Made for indoor use, this PM2.5 air quality monitor from AcuRite helps you breathe, work, sleep, and live better, knowing your indoor air quality information. This innovative design shows PM2.5 measurement, temperature (F° or C°), humidity, and a 12- or 24-hour clock.
Proper product placement ensures it can provide accurate readings.
- Make sure it is at the right height and has good airflow
- Height: place at sitting or standing level, typically 3 to 6 feet (0.9 to 1.8 m) above the floor.
- Airflow: include at least 2 inches (5.08 cm) of clearance from walls or other solid objects.
- Avoid placing by direct sunlight or near heat sources
- Avoid placing in an area where airflow changes often, such as by air conditioning and heat vents,
fans, doors, or windows
If the readings or time on your AcuRite AIR™ Indoor Air Quality Monitor are inaccurate, please perform the reset steps below:
Please follow the steps carefully as the order is crucial to the success of the reset.
(THIS WILL CLEAR ALL OF YOUR HISTORY AND YOUR SETTINGS)
- Unplug the display unit's power adapter.
- Press and hold down the reset button on the back of the display for 20 seconds.
- Plug back into AC power.
- Press and hold down the reset button for an additional 20 seconds.
- Verify that the unit has powered on and attempt to set the time and date.
Indoor air quality can have a significant impact on your health and comfort. With the AcuRite AIR™ Indoor Air Quality Monitor, you’ll know the PM2.5 concentration, temperature, and humidity level inside your home or office at any time. Maintaining clean air can help minimize negative health effects associated with bad air quality, while increasing productivity, energy, and good health.
What is PM2.5? PM2.5 are microscopic air pollution particles that measure 2.5 micrometers or smaller and can remain suspended in the air for long periods of time. If inhaled at a high rate over time, these particles can potentially deteriorate lung function. PM2.5 can be emitted from wildfires, vehicles, airplanes, and even backyard woodburning. Given that these particles pose the greatest risk to health compared to other air pollutants and are the most commonly found pollutants in the air, monitoring the PM2.5 level is extremely important.

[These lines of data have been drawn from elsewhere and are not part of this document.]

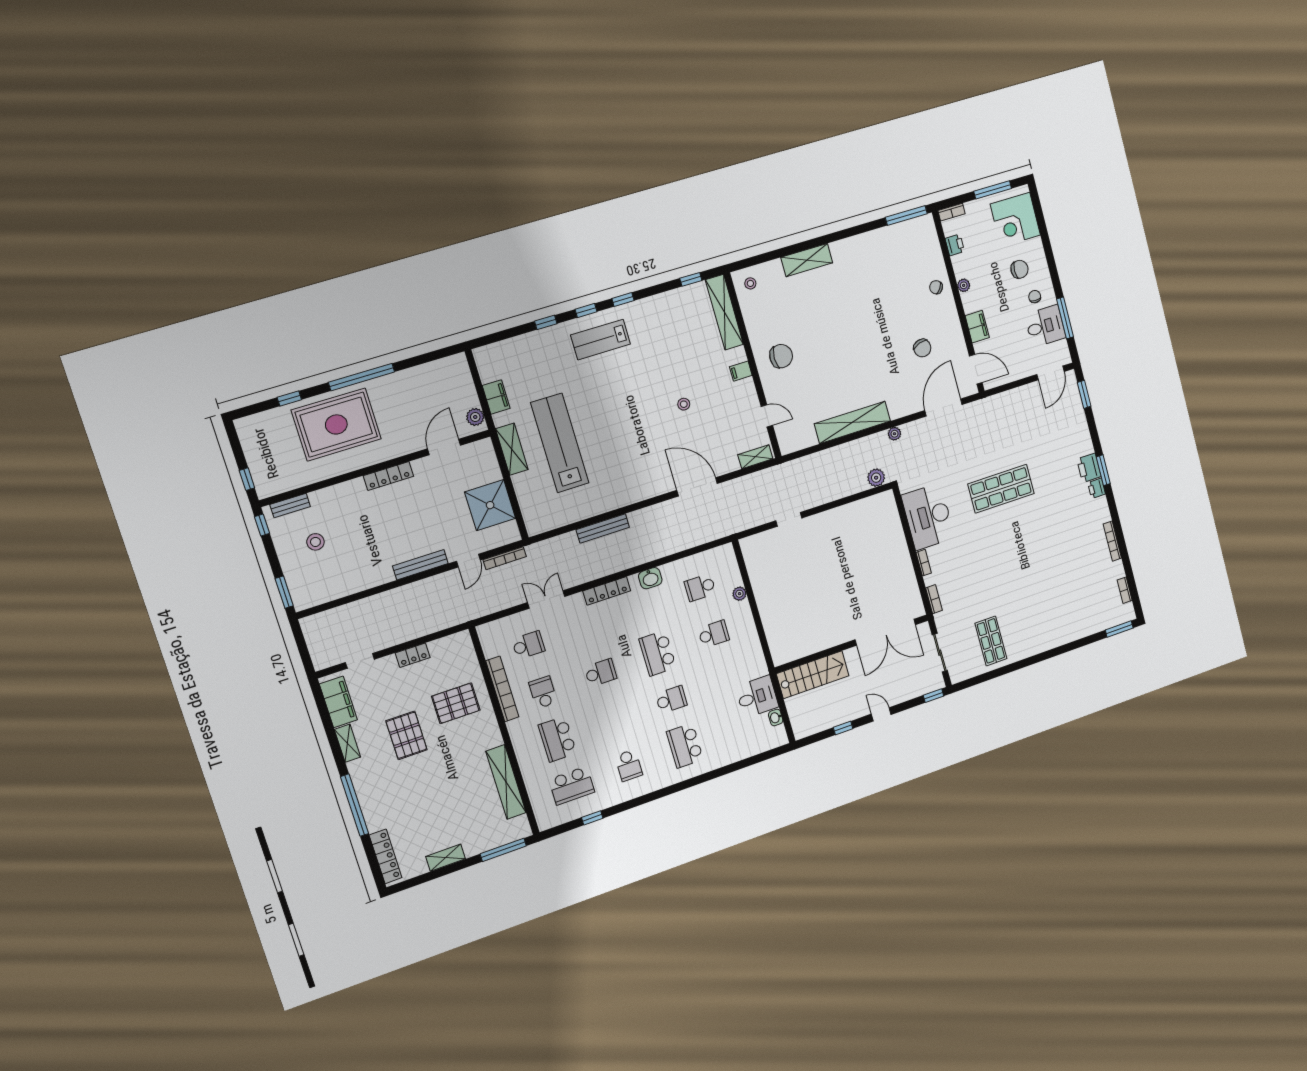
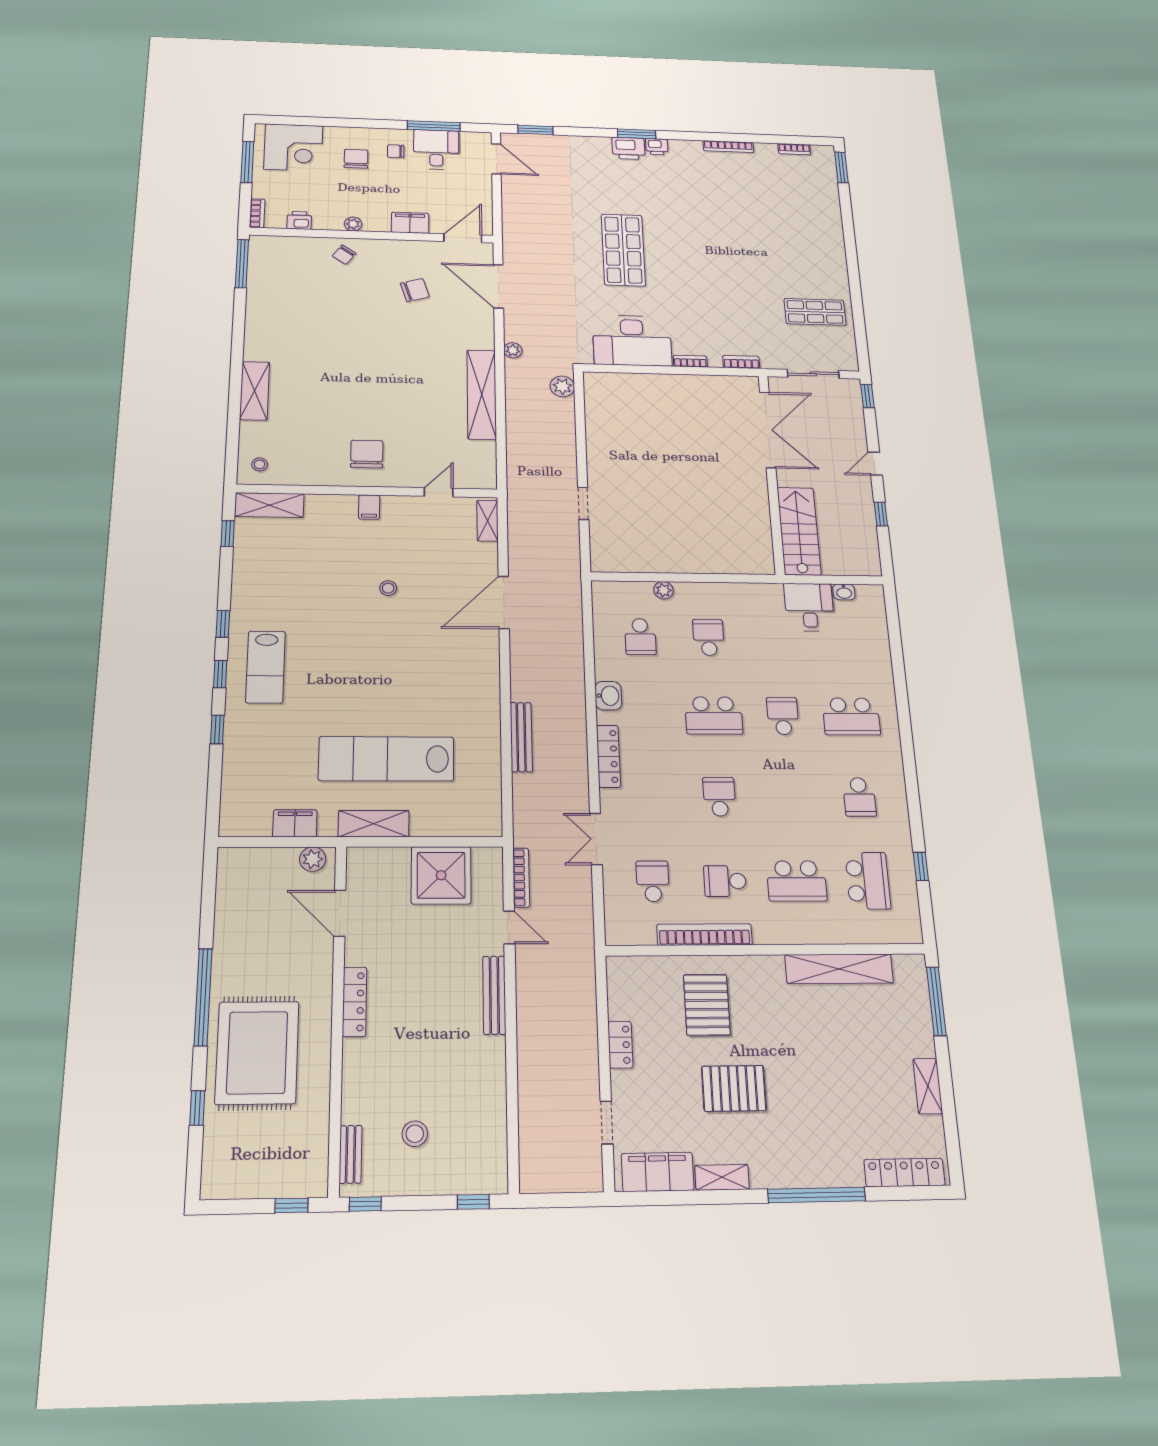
shelving: (724, 312) -> (269, 505), width x0.68
window: (284, 592) -> (473, 1202), width x0.67
school desk: (629, 765) -> (859, 797), turned 90

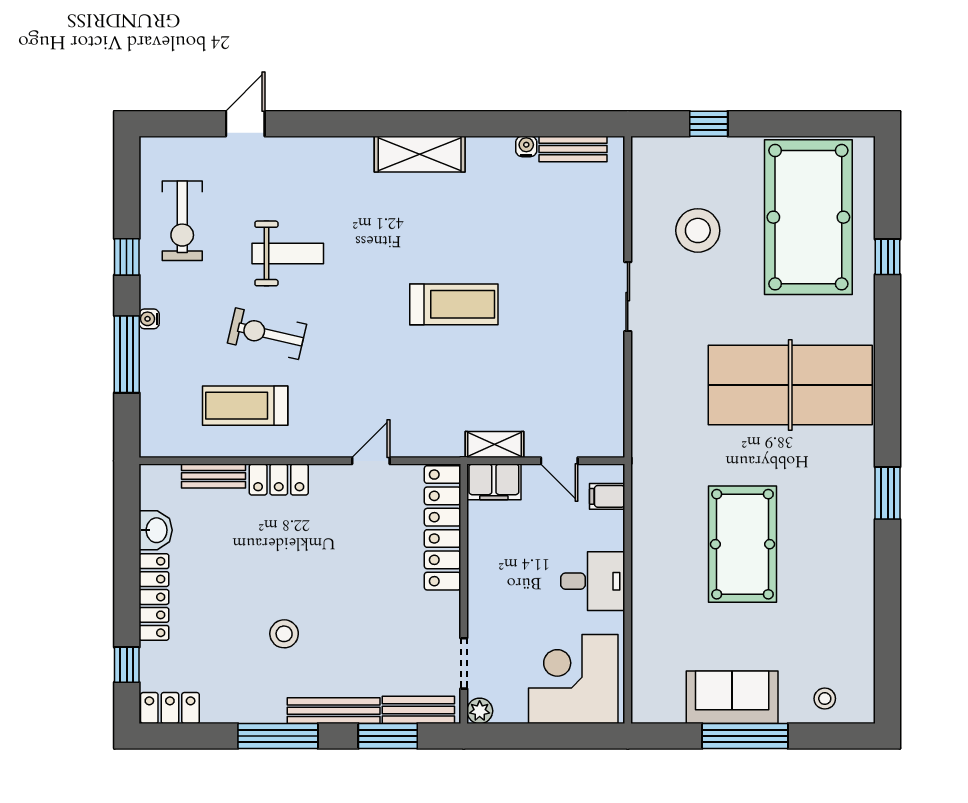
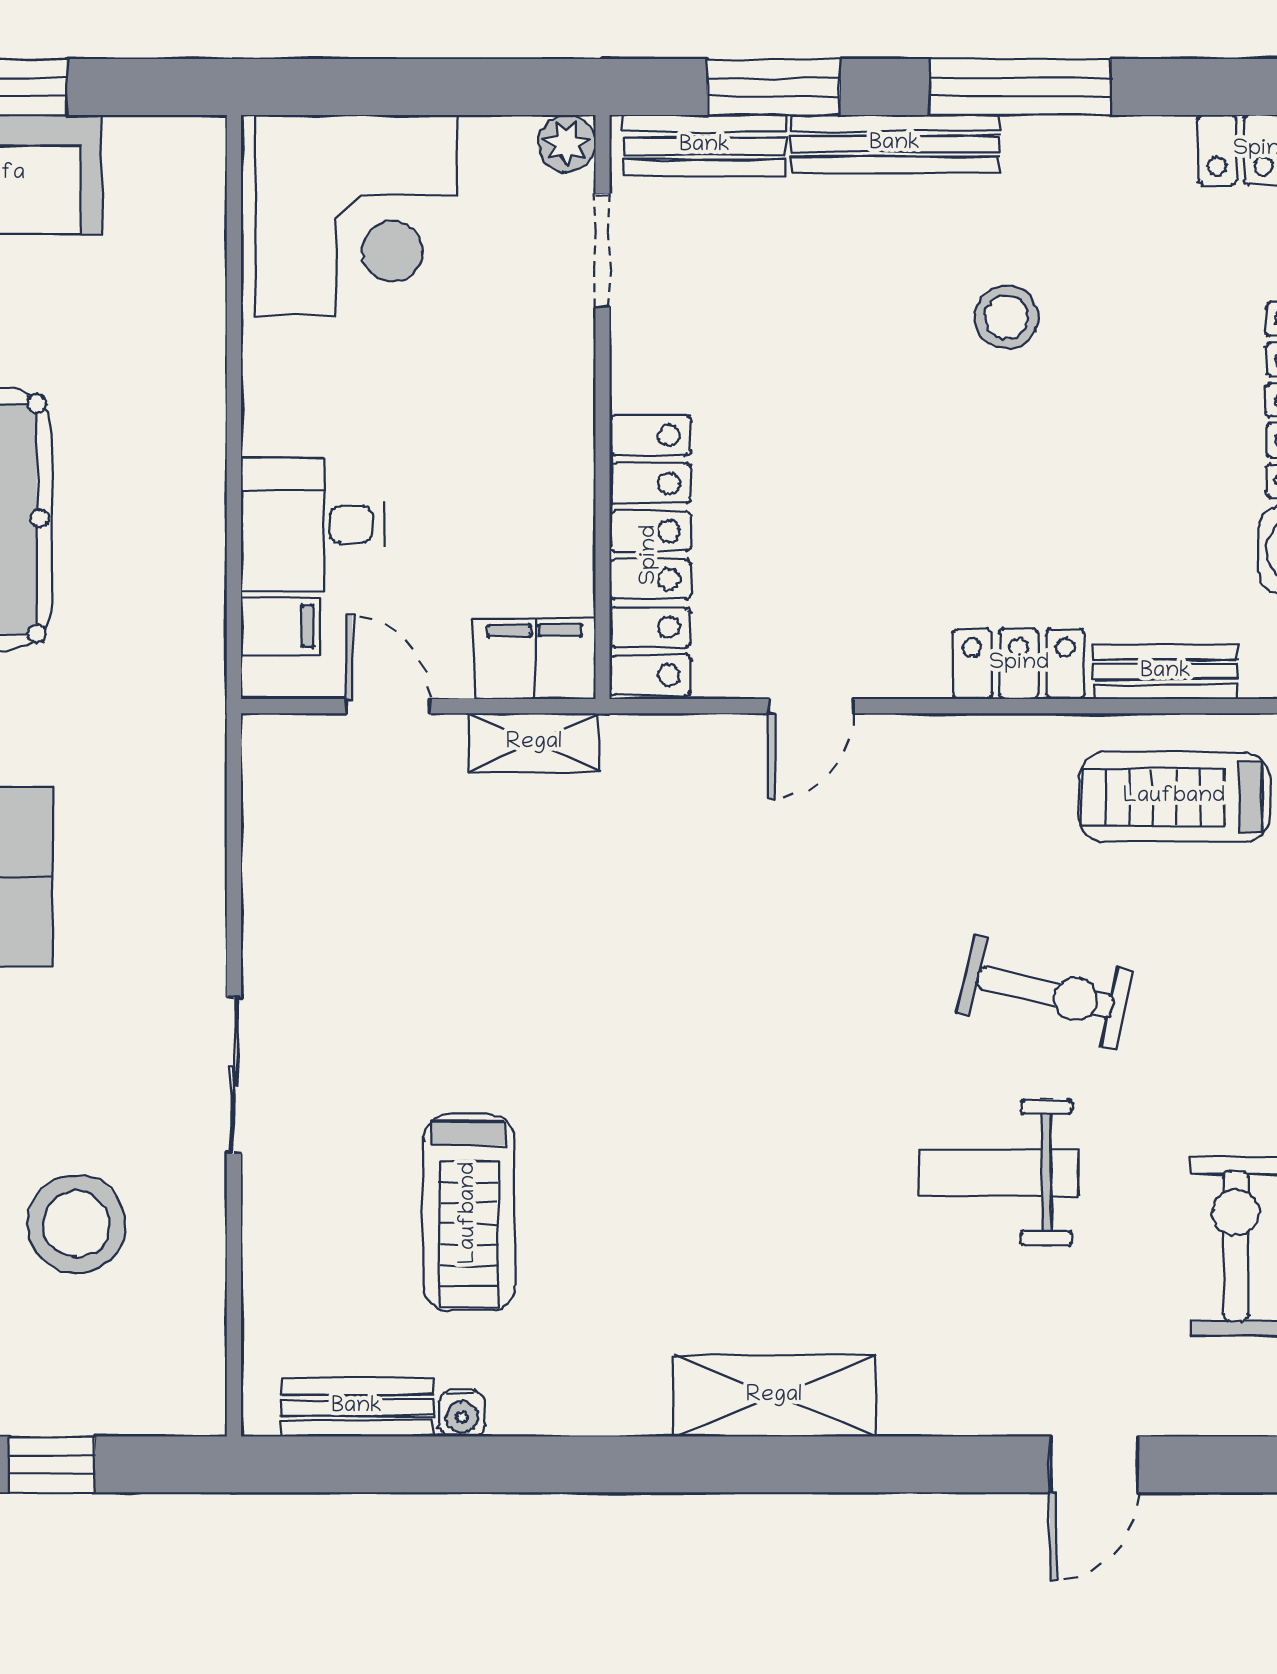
shelving: (420, 154) -> (774, 1396), moved
treadmill: (454, 304) -> (469, 1213), moved, turned -90
treadmill: (245, 406) -> (1174, 797), moved, turned 180
desk: (593, 581) -> (312, 525), moved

Examples of PM2.5 This type of particulate matter is typically generated from combustion activities but can also be of natural origin. Major sources of PM2.5 include fireplaces, vehicle engines, and coal-or natural gas-fired power plants. Sea salt, dust, pollen, black carbon from wildfires, and volcanic ash are all considered natural sources of PM2.5. Your AcuRite AIR™ Indoor Air Quality Monitor may register higher PM2.5 levels than normal while you are cooking, using a fireplace, smoking, using unvented space heaters or kerosene heaters, or during some hobbies.